Я сказал эти слова и сразу почувствовал: какое-то беспокойство повисло в воздухе. И почему-то полковник де Давен сразу привстал и сказал:
– Да! Я был непереносимо молчалив все это время. Но ничего не поделаешь. Я – это я. Простите, мосье… Да! Я согласен: одинаковых молчаний нет на свете. И у человека нет даже названий для всех молчаний, как нет названий для всех запахов.
– А знаете ли вы, мосье, как я называю ваше молчание?
– Пожалуйста, говорите. Надеюсь, ваше слово станет хорошей приправой к очередному блюду нашего обеда, – с вымученной улыбкой сказал полковник.
– Ваше молчание, мосье, напоминает мне молчаливое ожидание катастрофы, грозы, бури в тайге.
– Тайга? Это, кажется, лес, бесконечный лес в вашей Сибири? Так?
– Совершенно верно.
– Ожидание… Но нельзя ли ясней? Кто же ждет бури в тайге?
– Деревья, мосье. Деревья, которых удушают лианы, ждут грозы.
– Лианы… Мое молчание… Я решительно не понимаю вас, мосье Веригин.

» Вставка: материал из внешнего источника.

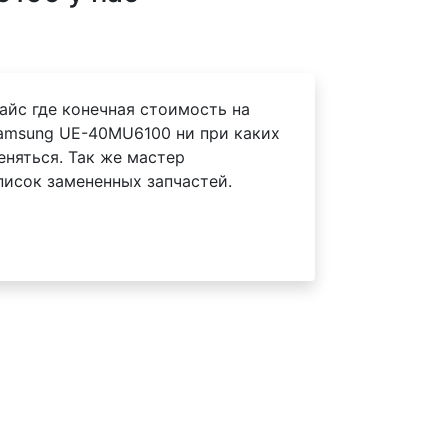
айс где конечная стоимость на
amsung UE-40MU6100 ни при каких
еняться. Так же мастер
писок замененных запчастей.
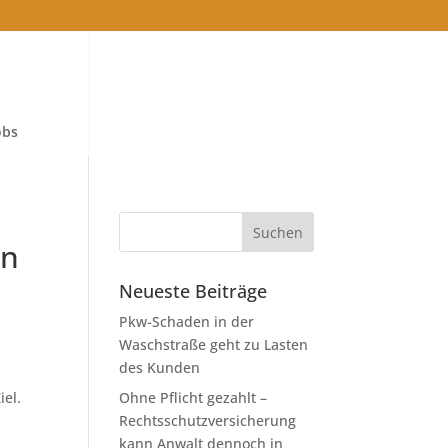
obs
en
Neueste Beiträge
Pkw-Schaden in der
Waschstraße geht zu Lasten
des Kunden
iel.
Ohne Pflicht gezahlt –
Rechtsschutzversicherung
kann Anwalt dennoch in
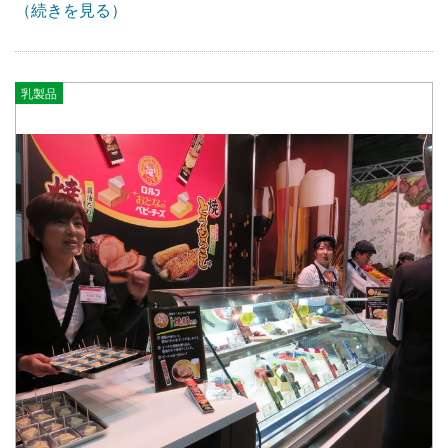
（続きを見る）
乳製品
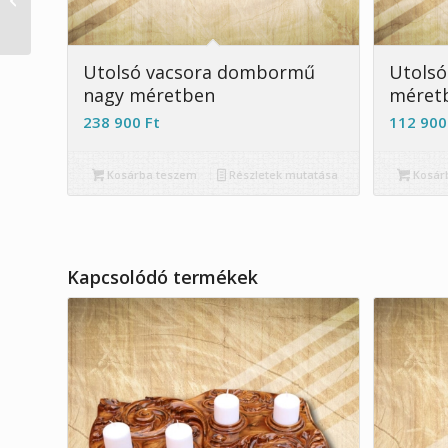
falióra kifutó
Utolsó vacsora dombormű
Utolsó
nagy méretben
méret
238 900
Ft
112 90
Kosárba teszem
Részletek mutatása
Kosár
Kapcsolódó termékek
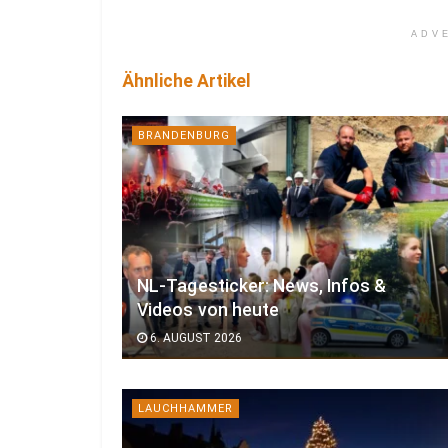
ADV
Ähnliche Artikel
BRANDENBURG
NL-Tagesticker: News, Infos &
Videos von heute
6. AUGUST 2026
LAUCHHAMMER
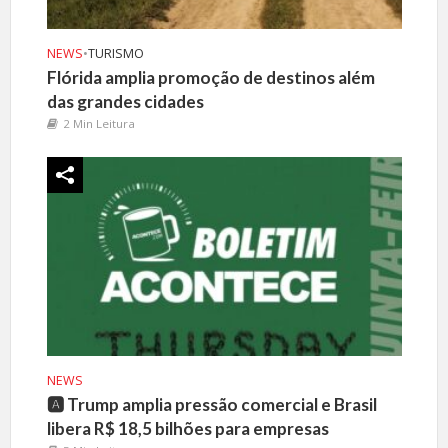
NEWS
•
TURISMO
Flórida amplia promoção de destinos além
das grandes cidades
2 Min Leitura
NEWS
🅰️ Trump amplia pressão comercial e Brasil
libera R$ 18,5 bilhões para empresas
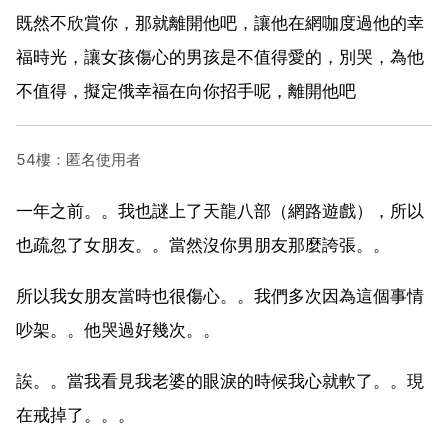
既然不欣賞你，那就離開他吧，讓他在網咖度過他的幸
福時光，讓女孩傷心的男孩是不值得愛的，別哭，為他
不值得，擬定俄幸福在向你招手呢，離開他吧
54樓：匿名使用者
一年之前。。我也謎上了天龍八部（網路遊戲），所以
也疏忽了女朋友。。當然沒你男朋友那麼誇張。。
所以我女朋友當時也很傷心。。我們多次因為這個事情
吵架。。他哭過好幾次。。
誒。。當我看見我老婆的眼淚的時候我心就軟了。。現
在戒掉了。。。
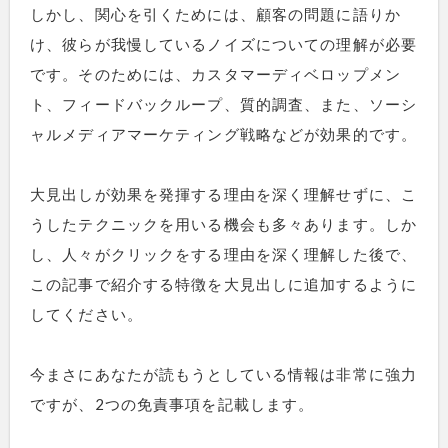
しかし、関心を引くためには、顧客の問題に語りか
け、彼らが我慢しているノイズについての理解が必要
です。そのためには、カスタマーディベロップメン
ト、フィードバックループ、質的調査、また、ソーシ
ャルメディアマーケティング戦略などが効果的です。
大見出しが効果を発揮する理由を深く理解せずに、こ
うしたテクニックを用いる機会も多々あります。しか
し、人々がクリックをする理由を深く理解した後で、
この記事で紹介する特徴を大見出しに追加するように
してください。
今まさにあなたが読もうとしている情報は非常に強力
ですが、2つの免責事項を記載します。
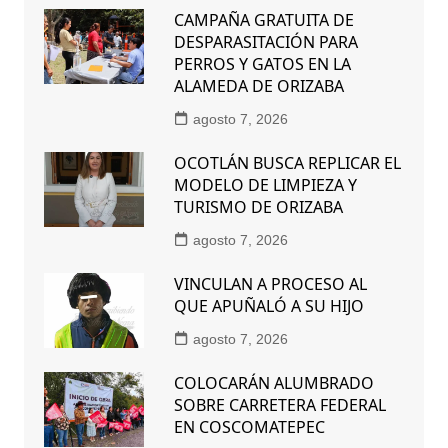
CAMPAÑA GRATUITA DE
DESPARASITACIÓN PARA
PERROS Y GATOS EN LA
ALAMEDA DE ORIZABA
agosto 7, 2026
OCOTLÁN BUSCA REPLICAR EL
MODELO DE LIMPIEZA Y
TURISMO DE ORIZABA
agosto 7, 2026
VINCULAN A PROCESO AL
QUE APUÑALÓ A SU HIJO
agosto 7, 2026
COLOCARÁN ALUMBRADO
SOBRE CARRETERA FEDERAL
EN COSCOMATEPEC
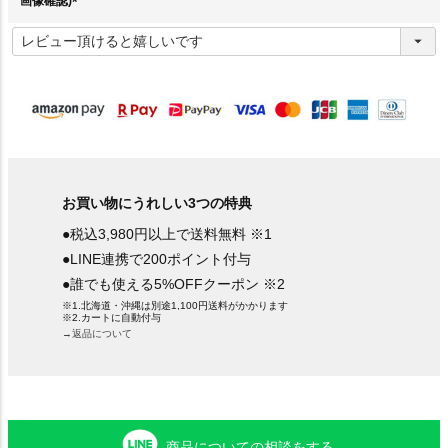
画像確認)
(
必
須
)
お買い物にうれしい3つの特典
●税込3,980円以上で送料無料 ※1
●LINE連携で200ポイント付与
●誰でも使える5%OFFクーポン ※2
※1.北海道・沖縄は別途1,100円送料がかかります
※2.カートに自動付与
→返品について
商品についての相談をする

– Извольте! Я видел в тайге, как лианы – сибирские лианы – взбираясь все выше и выше по деревьям, прижимаются к ним все крепче и крепче. Молчаливые, смертельные, удушающие объятия, мосье. Лианы, эти живые канаты со светло-коричневой корой и с сизым налетом, впиваясь своими присосками в стволы деревьев, тянут из них живительные соки. Молчит тайга. Молчат деревья. Их гибель непредотвратима. Но всякий раз, когда я смотрел на эту тишину, мне казалось: деревья чего-то ждут.
– Чего же? – глухо спросил де Давен.
– Грозы. Бури. Ветра. Зашатается тайга, качнутся деревья, все вокруг придет в движение. Деревья оторвутся от гибельных лиан…
– Напрасные иллюзии, – с легкой горечью прервал меня мой собеседник, – гроза с ветром приходит и уходит, а лианы остаются. Не так ли, мосье?
– И опять деревья начинают ждать! – воскликнул я.
Де Давен покачал головой:
– Не напрасно ли?
Но, не отвечая де Давену на вопрос, я сказал:
– Мосье, я врач, и я уже кое-что испытал в жизни. И, видя, слыша, чувствуя ваше молчание, я всякий раз спрашивал себя: не могу ли я стать тем ветром, который оторвет от вас лиану молчания, удушающую вас?
Де Давен ответил не сразу.
– Спасибо за участие, мосье… Не огорчайтесь! – сказал он наконец. Голос его звучал глухо, тихо, но уверенно. – Мне уж нечего ждать… Пусть деревья, погибая, верят и ждут спасения, а я…
Де Давен резко взмахнул рукой, поднялся с места, сделал шаг, остановился и прибавил:
– Спасибо, мосье, за рассказ о лианах. Что касается меня, то… никакой ветер мне не поможет. Но ваш рассказ о лианах извлек из моей памяти рисунок лося…
– Лося, мосье?
– Лося на льду вашей замерзшей Волги…
– Вы были в России?
– Завтра до отъезда я отдам вам лося взамен ваших лиан. И вы кое-что поймете в моем молчании. Но не собирайтесь меня спасать. Просто на рассказ отвечу рассказом… И уеду. До свидания, мосье. До завтра.
И он ушел. Возможно, он чувствовал, что я гляжу ему вслед. И походка его на этот раз была твердая, уверенная, непоколебимая.
Я остался в раздумье. Как сочетать: французский полковник колониальных войск в отставке – и Волга? И при чем здесь какой-то лось на льду замерзшей реки?
НИ МИНУТЫ ПРОСТОЯ!
Карлсбад. 9 сентября
Дневник Веригина
Я сидел у окна своей комнаты в пансионе «Черный лебедь» и опять (в который раз!) ставил опыты над простейшими, делал записи.
Откуда-то издалека, слева, из долины с целебными источниками, звучал духовой оркестр. Играли полонез Огвпского. Я откинулся на спинку стула. Под колбой мерно струилось голубое пламя спиртовой горелки. Я устало смотрел на язычок огня.